Copy out all the lines in the records that include the word "Netflix".

[Collected data entries]

======

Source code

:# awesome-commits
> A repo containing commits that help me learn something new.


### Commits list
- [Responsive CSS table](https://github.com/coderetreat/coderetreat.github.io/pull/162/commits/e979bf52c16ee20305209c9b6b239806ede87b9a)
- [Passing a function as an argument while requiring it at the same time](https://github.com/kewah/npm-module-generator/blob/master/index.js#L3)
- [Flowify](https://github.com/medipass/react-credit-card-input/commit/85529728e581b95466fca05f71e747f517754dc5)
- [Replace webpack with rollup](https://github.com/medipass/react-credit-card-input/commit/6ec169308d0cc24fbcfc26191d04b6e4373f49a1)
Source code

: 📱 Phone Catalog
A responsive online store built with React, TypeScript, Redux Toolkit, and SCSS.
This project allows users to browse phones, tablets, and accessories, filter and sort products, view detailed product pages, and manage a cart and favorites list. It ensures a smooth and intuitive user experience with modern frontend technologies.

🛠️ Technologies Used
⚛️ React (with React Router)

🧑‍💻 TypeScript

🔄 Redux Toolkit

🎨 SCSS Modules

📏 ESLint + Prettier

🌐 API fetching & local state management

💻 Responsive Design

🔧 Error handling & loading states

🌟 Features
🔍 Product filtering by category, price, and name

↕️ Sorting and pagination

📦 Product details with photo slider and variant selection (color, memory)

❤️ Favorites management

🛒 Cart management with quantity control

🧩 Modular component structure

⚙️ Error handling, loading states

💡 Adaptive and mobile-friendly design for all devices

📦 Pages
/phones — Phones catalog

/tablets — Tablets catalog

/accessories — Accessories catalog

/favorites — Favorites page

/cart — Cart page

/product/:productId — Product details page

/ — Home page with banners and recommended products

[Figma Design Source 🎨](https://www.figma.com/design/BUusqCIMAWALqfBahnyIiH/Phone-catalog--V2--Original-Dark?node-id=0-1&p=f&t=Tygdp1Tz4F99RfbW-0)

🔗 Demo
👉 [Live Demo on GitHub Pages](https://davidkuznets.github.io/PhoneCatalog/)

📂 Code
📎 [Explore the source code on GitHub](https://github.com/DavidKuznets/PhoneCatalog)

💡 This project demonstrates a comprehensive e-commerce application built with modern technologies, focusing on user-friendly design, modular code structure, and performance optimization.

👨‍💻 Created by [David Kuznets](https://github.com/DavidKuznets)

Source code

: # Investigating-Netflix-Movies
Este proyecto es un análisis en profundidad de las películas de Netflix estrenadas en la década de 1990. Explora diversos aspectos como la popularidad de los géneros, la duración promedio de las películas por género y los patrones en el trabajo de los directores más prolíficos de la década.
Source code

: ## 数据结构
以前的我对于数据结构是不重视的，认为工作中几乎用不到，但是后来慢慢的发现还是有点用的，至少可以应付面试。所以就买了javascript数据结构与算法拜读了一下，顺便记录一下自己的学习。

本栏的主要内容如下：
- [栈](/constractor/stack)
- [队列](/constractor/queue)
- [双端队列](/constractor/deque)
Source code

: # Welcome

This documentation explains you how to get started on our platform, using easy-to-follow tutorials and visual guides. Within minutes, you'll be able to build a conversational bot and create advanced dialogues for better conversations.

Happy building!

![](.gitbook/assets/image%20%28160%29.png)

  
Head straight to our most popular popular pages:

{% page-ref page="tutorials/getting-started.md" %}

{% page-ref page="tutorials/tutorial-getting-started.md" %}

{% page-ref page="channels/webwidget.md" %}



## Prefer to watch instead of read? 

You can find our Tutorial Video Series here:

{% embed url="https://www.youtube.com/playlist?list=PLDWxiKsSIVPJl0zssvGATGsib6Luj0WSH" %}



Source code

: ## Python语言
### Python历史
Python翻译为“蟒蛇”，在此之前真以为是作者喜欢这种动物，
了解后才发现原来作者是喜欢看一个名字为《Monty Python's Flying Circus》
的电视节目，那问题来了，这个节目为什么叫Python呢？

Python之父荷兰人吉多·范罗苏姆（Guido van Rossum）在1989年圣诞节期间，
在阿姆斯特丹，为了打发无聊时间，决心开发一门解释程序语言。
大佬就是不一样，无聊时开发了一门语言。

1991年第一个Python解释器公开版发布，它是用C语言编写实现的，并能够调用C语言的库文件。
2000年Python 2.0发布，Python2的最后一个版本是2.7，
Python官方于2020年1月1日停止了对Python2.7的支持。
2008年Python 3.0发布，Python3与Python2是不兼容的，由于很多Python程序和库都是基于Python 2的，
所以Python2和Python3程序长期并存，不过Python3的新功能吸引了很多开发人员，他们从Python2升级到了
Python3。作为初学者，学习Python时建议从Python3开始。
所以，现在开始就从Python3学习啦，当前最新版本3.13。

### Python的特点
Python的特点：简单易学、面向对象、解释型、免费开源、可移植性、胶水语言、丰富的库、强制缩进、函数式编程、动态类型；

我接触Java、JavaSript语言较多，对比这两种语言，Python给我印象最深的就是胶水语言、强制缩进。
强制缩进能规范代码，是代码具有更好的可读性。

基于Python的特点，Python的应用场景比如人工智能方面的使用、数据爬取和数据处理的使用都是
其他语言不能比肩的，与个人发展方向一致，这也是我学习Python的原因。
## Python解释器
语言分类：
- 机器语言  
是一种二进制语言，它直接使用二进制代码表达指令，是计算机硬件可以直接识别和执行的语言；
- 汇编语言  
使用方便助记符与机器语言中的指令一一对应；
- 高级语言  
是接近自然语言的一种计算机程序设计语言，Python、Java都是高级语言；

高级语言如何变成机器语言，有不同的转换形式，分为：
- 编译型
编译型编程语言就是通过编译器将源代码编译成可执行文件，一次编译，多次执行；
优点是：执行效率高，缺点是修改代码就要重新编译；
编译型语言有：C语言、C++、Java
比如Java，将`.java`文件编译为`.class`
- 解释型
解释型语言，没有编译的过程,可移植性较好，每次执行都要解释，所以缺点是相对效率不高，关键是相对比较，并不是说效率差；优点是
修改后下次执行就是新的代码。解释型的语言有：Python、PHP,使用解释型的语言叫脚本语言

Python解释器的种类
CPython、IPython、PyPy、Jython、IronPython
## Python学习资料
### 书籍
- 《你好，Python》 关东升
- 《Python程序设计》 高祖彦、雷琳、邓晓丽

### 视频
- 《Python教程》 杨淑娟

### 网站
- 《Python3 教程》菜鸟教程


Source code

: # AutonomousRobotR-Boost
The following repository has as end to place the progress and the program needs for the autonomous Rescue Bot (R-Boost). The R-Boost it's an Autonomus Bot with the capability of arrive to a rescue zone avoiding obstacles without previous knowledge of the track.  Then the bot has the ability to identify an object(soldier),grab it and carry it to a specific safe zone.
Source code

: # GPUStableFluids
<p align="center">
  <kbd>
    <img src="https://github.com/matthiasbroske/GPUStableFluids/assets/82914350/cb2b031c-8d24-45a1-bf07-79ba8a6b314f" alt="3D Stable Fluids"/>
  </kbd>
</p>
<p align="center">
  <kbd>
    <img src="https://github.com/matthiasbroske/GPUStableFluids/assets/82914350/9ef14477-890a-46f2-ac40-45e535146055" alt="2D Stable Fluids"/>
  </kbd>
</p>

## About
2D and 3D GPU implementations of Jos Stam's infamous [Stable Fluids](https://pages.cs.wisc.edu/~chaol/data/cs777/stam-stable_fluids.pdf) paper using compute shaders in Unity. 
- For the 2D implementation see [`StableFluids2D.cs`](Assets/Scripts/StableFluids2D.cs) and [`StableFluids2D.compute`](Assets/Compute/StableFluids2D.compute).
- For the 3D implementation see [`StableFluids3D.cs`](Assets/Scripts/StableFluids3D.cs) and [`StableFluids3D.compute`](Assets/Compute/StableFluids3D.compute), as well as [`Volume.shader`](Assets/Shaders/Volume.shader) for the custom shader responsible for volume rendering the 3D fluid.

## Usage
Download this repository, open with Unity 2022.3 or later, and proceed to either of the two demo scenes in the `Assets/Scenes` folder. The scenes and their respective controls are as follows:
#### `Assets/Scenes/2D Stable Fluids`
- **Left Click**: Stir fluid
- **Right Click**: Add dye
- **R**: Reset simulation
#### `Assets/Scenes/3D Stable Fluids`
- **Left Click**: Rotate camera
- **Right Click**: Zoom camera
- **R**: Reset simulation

======

▶ **Exercise output**:
: # Investigating-Netflix-Movies
Este proyecto es un análisis en profundidad de las películas de Netflix estrenadas en la década de 1990. Explora diversos aspectos como la popularidad de los géneros, la duración promedio de las películas por género y los patrones en el trabajo de los directores más prolíficos de la década.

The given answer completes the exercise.